EXERCISE —
Reproduce the part of the gift card scam passage that starts at "The problem arises when" and ends at "plastic gift cards.".

I've been hearing from people about how gift cards from businesses can easily be scammed, but I just don't see how that can be done. I mean, they're not activated until you buy them, and then they're just stored-value cards, right? Can you explain?
Well, I don't know that I want to get the reputation of being an expert criminal mastermind, but I did recently read about one ingenious method by which companies like Wal-Mart, Target and The Gap are encountering problems with their gift cards.
The key is that gift cards each have a unique serial number in the magnetic strip and then the gift card management system uses a centralized computer to track outstanding balances and usage.
Without any scams involved, it works great and if you know the unique ID number of your card, you can even call up and report it stolen, without losing any of the remaining balance.
The problem arises when you realize that small handheld mag-strip scanners are inexpensive and easily acquired. Now imagine this: a criminal has one of these devices in his (or her) pocket and walks into a store that offers these plastic gift cards.
They grab a big handful of cards as if they're a big spender, wander into a quiet corner (or a dressing room), then quickly scan each and every card to record their unique ID numbers. Then they're done with the cards so they put them back on the display or leave them on a shelf for an unsuspecting employee to put away.
Now that afternoon you innocently traipse into the store and pick up one of these tainted cards, "charging it" with $500 for your sweetie.
That's where the problem arises. The criminal can easily buy a gift card and charge it with $5, then reprogram the mag strip to match your card ID number (which they'd previous scanned and stored) and merrily shop until your balance goes to zero.
Now, how would they know when your card is activated and how much is left on it? Because all of these stores that offer plastic gift cards also offer a system where you can check your card balance via telephone with just the ID number. Every 4-5 days the criminal checks the balance on their stack of card IDs, and once one goes golden, they either start shopping or, worse, perhaps offer it for sale on a site like eBay.
Either way, I'm not sure that I'd be purchasing plastic gift cards for any of my friends with this sort of exploit so relatively simple. There are better and safer ways of sharing your affections.

RAW DATA —
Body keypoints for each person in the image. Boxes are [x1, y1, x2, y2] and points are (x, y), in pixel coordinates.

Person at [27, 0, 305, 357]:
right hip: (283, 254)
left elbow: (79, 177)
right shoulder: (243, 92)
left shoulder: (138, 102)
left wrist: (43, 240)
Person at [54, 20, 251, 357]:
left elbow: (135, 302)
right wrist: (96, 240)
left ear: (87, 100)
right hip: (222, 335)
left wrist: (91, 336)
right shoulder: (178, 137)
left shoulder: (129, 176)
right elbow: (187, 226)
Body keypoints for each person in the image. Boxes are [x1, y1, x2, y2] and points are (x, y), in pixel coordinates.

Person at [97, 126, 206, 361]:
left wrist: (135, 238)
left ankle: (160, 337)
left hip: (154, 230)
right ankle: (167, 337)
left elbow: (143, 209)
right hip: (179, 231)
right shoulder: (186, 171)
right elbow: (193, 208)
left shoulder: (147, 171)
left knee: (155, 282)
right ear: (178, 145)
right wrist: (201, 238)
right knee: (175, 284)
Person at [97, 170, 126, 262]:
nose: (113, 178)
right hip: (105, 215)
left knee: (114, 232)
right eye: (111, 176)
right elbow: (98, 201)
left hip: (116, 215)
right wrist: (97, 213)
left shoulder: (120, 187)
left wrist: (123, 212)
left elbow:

--

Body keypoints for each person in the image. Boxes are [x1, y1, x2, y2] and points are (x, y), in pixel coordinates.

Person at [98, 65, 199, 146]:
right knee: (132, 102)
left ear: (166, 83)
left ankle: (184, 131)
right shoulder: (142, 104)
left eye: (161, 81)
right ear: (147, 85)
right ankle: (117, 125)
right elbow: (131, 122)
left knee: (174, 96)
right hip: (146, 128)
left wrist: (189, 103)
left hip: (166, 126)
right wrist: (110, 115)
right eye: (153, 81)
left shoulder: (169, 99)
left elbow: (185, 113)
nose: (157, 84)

* * *

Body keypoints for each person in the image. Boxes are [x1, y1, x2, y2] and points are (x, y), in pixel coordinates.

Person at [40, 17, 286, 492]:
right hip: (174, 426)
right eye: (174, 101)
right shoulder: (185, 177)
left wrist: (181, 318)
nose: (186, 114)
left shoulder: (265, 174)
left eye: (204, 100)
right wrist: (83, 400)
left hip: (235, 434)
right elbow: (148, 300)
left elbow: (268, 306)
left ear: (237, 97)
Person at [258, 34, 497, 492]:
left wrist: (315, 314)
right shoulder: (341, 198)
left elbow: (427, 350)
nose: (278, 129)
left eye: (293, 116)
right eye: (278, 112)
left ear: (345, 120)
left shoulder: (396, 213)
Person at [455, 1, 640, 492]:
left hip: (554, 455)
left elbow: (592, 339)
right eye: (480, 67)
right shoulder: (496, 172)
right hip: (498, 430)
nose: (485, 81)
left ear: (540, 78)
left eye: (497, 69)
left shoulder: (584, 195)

YOUR SOLUTION —
The problem arises when you realize that small handheld mag-strip scanners are inexpensive and easily acquired. Now imagine this: a criminal has one of these devices in his (or her) pocket and walks into a store that offers these plastic gift cards.